Samples	Bile Salt Concentration (%)	0 min	1 min	240 min
AJ	0	6.86 ± 0.02 a	6.84 ± 0.05 a	6.79 ± 0.03 a
	0.3	6.86 ± 0.02 a	5.58 ± 0.05 b	2.70 ± 0.10 c
OJ	0	7.34 ± 0.11 a	7.11 ± 0.03 ab	6.99 ± 0.04 b
	0.3	7.34 ± 0.11 a	5.77 ± 0.07 b	3.54 ± 0.46 c
TJ	0	7.55 ± 0.03 a	7.01 ± 0.11 b	6.90 ± 0.01 b
	0.3	7.55 ± 0.03 a	4.89 ± 0.01 b	3.49 ± 0.03 c

^a,b,c Mean within the same row followed by different superscript letters represent a significant difference to that at 0 min (p < 0.05). AJ, probiotic-fortified apple juice; OJ, probiotic-fortified orange juice; TJ, probiotic-fortified tomato juice.
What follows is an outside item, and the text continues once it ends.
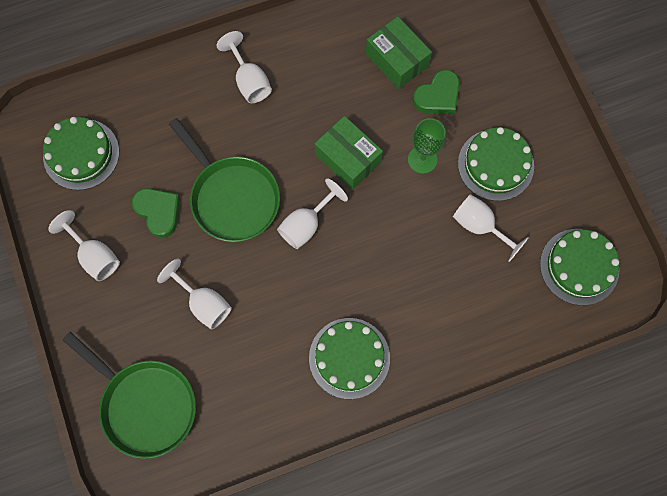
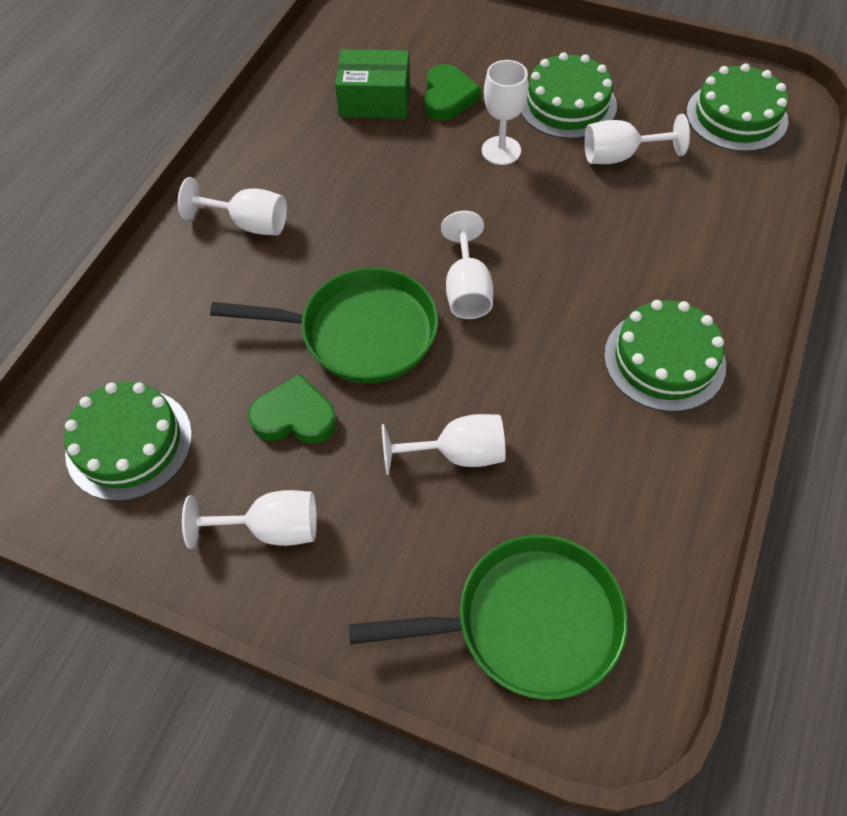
camera: 45 degrees left, 15 degrees down
green box [315,116,383,190] -> none
green goblet [408,118,446,174] -> white goblet [482,60,528,165]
). However, the viability of probiotics in the 0.3% bile salt group significantly reduced (p < 0.05) throughout 240 min exposure. These results are very similar to the findings by Ranadheera et al. [32] where it was demonstrated that the probiotics viability in goat’s milk ice cream and yogurt were significantly lower in the group with 0.3% bile salt than that without bile salts in vitro. The major component of simulated small intestinal juice is pancreatin, which can only continue to digest the small molecular protein that are degraded by pepsin. Therefore, in this assay, pancreatin’s damage to probiotics was not significant. In addition, the reason for the viability reduction under 0.3% bile salt can also be potentially explained by bile acid composition. As surfactants, bile acids can emulsify the fats and oils into micelles and separate them from the rest part of food and waiting for the further digestion. This function can also pose an effect on probiotic’s cell membrane and degrade them. The findings of our study indicate that the lowest reduction of viability was noted in OJ (decrease of 3.8 log cfu/mL), followed by TJ (decrease by 4.06 log cfu/mL). This can indicate that OJ had a better protective effect than other juices on L. sanfranciscensis against simulated intestinal juice digestion. As fruit juices are highly popular among consumers as non-dairy products [39,40], selection of most suitable fruit juice carriers in terms of probiotic efficacy would be highly beneficial for both consumers and the beverage industry.

4. Conclusions

In this study, the ability of apple, orange and tomato juices as probiotic carriers during 4 weeks of storage at 4 °C as well as their potential protective effects on probiotics during in vitro gastrointestinal environment were evaluated. The pH value of juices indicated a decrease at the end of the 4 weeks of storage while the titratable acidity in OJ and TJ demonstrated a clear increasing trend over the storage time. Although there was a decline observed in probiotics viability in all three samples, the viable number of probiotics in each juice at the end of storage was still enough to meet the recommended viability level for probiotic food. Furthermore, all samples were found to have lower protective effects on the survival rate of L. sanfranciscensis during 60 min of exposure to simulated gastric juice and 240 min of digestion in the simulated small intestinal juice with 0.3% bile salt. In general, apple, orange and tomato juices can be regarded as the potential non-dairy food carriers for L. sanfranciscensis, which is not a typical beverage probiotic strain. However, further research is required to enhance their viability in the gastrointestinal environment and any potential health effects that these combinations might have after the consumption of products in healthy individuals.